Do you see the Green New Deal or elements of the Green New Deal advancing under that name or advancing in parts?
Almost certainly not under that name. It’s become a political football. Too many of the close races and lost seats suffered from the attacks on socialism, defund the police, and the Green New Deal. We allowed the term to get basically co-opted and used against us by the other side. But if you look behind the term, pretty much all the policies that the Green New Deal embodies are popular ones and I would expect that the policies will be priorities and a great deal of them will actually be achieved.
We just got outsmarted and outplayed with the nomenclature, but that doesn’t mean that the policies are wrong and it doesn’t mean that the policies shouldn’t be pursued. They are popular, they are right, and they will grow the economy, and they will protect us.

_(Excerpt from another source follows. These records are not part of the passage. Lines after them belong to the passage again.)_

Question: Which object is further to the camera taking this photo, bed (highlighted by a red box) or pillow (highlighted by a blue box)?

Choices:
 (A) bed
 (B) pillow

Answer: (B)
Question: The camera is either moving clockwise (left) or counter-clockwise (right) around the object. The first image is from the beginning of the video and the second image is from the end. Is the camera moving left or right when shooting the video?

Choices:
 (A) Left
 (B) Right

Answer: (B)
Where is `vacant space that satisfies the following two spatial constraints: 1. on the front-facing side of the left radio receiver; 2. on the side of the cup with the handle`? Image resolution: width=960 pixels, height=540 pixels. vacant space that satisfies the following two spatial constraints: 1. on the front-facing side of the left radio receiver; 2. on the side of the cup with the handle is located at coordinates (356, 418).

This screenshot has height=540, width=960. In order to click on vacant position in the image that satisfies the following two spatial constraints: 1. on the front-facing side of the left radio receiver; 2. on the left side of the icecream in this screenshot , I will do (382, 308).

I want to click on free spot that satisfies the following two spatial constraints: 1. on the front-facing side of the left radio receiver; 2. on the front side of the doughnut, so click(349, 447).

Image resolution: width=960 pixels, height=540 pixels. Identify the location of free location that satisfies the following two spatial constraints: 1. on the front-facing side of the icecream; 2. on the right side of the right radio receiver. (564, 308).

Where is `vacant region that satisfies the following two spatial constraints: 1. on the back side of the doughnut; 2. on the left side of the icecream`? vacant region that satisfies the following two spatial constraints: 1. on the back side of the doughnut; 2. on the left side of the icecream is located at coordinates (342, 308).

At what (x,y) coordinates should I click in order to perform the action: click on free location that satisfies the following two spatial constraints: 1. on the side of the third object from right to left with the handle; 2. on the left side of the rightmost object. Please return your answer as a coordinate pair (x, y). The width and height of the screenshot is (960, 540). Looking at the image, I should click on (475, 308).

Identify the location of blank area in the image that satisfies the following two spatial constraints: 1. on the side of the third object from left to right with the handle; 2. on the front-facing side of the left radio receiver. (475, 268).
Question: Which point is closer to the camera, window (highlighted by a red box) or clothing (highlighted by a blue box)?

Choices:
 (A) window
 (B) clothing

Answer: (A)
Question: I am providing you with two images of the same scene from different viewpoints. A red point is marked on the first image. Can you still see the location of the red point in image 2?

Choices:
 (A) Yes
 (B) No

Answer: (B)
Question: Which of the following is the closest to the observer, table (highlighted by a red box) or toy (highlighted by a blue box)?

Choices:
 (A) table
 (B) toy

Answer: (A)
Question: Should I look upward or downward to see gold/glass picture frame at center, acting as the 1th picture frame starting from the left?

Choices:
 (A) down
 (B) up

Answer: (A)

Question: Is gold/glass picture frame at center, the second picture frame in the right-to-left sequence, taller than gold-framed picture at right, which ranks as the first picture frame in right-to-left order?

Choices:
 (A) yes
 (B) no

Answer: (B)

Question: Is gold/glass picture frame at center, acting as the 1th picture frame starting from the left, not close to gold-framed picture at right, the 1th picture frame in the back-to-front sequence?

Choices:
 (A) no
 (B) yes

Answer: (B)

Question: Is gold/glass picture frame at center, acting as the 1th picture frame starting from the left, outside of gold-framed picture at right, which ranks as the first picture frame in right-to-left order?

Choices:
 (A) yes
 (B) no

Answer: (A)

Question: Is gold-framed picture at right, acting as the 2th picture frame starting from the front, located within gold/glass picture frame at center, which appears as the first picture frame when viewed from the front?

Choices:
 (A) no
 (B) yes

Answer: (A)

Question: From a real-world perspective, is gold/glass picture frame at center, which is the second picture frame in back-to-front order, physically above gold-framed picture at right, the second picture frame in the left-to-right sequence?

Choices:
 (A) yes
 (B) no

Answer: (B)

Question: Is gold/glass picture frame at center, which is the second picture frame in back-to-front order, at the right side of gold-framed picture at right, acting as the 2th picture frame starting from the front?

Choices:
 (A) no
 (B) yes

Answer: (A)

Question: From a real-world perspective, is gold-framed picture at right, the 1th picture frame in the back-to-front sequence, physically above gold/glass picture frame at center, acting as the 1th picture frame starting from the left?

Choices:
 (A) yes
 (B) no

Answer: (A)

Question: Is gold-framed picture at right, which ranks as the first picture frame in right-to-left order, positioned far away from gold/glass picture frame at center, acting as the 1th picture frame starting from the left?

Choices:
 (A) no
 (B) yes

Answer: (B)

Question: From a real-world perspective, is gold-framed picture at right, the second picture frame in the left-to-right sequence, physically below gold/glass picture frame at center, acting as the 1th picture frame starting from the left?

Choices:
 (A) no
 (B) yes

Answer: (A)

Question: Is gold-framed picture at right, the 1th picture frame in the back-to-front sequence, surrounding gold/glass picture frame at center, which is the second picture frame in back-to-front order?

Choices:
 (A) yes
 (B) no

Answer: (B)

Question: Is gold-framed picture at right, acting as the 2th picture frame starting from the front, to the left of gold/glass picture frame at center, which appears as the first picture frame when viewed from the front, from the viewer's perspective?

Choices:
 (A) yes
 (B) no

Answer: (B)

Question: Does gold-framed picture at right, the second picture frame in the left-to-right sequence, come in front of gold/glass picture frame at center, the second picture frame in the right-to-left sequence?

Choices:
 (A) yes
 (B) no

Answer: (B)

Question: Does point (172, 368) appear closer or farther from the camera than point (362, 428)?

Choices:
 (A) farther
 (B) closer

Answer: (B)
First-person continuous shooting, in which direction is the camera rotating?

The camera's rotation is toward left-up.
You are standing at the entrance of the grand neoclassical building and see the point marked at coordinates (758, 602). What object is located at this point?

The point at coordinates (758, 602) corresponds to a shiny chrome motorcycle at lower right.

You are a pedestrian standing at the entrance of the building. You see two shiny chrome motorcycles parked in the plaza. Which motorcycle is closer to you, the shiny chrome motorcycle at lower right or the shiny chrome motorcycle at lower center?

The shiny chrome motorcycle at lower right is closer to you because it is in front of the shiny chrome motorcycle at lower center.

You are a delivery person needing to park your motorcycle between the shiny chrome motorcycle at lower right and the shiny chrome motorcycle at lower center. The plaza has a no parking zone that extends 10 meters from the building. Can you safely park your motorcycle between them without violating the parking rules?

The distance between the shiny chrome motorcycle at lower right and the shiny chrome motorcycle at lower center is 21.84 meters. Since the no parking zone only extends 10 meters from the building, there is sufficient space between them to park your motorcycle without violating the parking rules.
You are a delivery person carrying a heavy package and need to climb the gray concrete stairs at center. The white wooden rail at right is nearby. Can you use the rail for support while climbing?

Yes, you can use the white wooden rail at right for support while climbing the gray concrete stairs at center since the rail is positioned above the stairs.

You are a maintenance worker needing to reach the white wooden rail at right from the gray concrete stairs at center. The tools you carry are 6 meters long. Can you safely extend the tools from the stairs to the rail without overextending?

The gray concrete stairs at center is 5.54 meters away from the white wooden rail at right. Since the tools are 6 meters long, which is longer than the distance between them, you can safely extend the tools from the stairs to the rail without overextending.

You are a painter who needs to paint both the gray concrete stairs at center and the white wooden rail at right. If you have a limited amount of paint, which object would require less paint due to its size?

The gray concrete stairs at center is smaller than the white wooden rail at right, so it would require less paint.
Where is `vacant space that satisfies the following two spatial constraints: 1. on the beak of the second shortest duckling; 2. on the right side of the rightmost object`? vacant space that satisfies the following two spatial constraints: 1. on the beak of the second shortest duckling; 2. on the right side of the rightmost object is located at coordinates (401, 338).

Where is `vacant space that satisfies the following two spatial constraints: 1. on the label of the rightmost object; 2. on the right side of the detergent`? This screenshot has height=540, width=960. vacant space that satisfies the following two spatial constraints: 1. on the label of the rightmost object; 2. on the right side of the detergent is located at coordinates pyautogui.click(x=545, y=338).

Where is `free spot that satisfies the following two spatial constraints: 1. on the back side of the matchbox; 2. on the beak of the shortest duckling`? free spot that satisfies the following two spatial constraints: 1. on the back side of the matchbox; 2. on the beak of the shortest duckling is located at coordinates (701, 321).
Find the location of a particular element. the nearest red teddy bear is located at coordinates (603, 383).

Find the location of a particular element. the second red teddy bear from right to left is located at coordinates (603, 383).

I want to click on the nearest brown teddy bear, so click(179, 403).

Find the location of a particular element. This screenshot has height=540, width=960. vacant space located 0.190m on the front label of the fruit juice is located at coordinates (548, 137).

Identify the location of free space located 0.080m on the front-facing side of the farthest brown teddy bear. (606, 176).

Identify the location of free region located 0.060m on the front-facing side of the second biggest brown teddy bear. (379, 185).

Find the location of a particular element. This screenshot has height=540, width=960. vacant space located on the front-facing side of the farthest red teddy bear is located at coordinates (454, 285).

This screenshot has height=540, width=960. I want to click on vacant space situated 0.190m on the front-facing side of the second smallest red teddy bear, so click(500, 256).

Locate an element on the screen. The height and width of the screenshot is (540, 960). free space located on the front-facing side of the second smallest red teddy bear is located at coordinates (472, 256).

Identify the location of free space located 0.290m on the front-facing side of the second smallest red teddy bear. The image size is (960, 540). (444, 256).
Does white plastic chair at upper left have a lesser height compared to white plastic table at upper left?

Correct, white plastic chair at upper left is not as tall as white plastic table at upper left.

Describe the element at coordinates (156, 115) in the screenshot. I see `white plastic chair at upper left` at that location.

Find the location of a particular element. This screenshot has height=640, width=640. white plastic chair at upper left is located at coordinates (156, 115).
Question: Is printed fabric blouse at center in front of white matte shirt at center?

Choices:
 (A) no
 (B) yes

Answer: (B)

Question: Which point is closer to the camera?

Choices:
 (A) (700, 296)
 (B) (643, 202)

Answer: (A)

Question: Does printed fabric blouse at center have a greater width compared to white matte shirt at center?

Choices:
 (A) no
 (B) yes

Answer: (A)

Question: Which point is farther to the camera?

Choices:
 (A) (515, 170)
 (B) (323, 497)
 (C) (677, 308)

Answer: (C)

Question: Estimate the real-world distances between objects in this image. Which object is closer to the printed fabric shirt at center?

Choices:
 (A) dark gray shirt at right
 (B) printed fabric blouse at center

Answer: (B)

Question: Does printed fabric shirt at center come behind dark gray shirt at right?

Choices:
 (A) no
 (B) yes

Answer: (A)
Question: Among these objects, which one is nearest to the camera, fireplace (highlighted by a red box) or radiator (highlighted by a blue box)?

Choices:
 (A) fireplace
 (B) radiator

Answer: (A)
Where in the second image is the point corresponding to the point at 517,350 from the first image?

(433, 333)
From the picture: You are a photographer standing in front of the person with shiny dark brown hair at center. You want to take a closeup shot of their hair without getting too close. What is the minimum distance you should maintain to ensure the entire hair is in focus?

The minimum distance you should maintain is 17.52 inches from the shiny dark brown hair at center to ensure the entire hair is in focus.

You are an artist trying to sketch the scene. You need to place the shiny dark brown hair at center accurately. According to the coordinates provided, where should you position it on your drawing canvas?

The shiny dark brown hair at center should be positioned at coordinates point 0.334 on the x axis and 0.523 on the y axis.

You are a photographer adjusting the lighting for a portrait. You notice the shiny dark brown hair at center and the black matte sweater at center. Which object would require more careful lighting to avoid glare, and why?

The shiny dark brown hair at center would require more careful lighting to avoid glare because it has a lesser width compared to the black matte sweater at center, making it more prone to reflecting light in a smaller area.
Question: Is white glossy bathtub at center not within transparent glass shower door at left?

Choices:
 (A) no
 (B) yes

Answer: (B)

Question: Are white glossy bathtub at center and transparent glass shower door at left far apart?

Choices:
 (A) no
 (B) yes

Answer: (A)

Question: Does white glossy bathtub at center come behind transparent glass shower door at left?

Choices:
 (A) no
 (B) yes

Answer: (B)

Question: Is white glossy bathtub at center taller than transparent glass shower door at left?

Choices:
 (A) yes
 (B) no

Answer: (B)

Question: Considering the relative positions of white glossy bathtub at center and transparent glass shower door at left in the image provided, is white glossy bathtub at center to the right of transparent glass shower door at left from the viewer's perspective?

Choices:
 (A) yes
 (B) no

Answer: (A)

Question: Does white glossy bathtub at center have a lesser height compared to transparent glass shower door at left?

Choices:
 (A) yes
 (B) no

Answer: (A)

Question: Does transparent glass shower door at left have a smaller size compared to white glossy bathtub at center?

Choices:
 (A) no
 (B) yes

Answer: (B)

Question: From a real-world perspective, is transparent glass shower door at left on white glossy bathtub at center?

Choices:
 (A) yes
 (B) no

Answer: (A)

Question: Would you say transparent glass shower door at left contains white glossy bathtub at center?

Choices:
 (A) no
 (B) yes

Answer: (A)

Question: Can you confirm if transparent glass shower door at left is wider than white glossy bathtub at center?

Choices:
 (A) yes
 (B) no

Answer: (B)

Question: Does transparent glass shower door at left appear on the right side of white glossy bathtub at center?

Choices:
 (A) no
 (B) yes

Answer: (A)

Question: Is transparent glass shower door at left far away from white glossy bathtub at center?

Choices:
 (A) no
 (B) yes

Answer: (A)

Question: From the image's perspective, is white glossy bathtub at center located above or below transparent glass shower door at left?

Do you think the Sunrise Movement and activist groups have been helpful or detrimental? How should they go forward?
It’s important for groups to hold Congress’s feet to the fire to get something done. But it’s also important to recognize the difference between the Republican Party allowing itself to become the political wing of the fossil-fuel industry and do its bidding entirely versus Democrats who have policy disagreements about the best way to go forward on climate.
At the end of the day I think the real measure of our success or failure on climate change isn’t what the nomenclature of a bill is, it’s whether we hit the 1.5-degree safety level. That’s nature’s test of success or failure. And if we get a Green New Deal passed and fail that test, we have failed. And if we don’t get a Green New Deal passed but we pass that test then we’ve succeeded. We’ve got to keep our eye on the ball here.
How will the omnibus bill addresses environmental justice? And how will the issue will be addressed under the Biden administration?
Let’s be clear. All climate wins are environmental-justice wins because climate catastrophe will fall with particular force on the poor and disenfranchised. That said, we were able to get the Diesel Emissions Reduction Act (DERA) included in the omnibus. DERA provides grants to replace older, dirtier, diesel engines with new, cleaner ones. This was a good step forward for environmental justice communities, as older diesel engines are major sources of particulate pollution.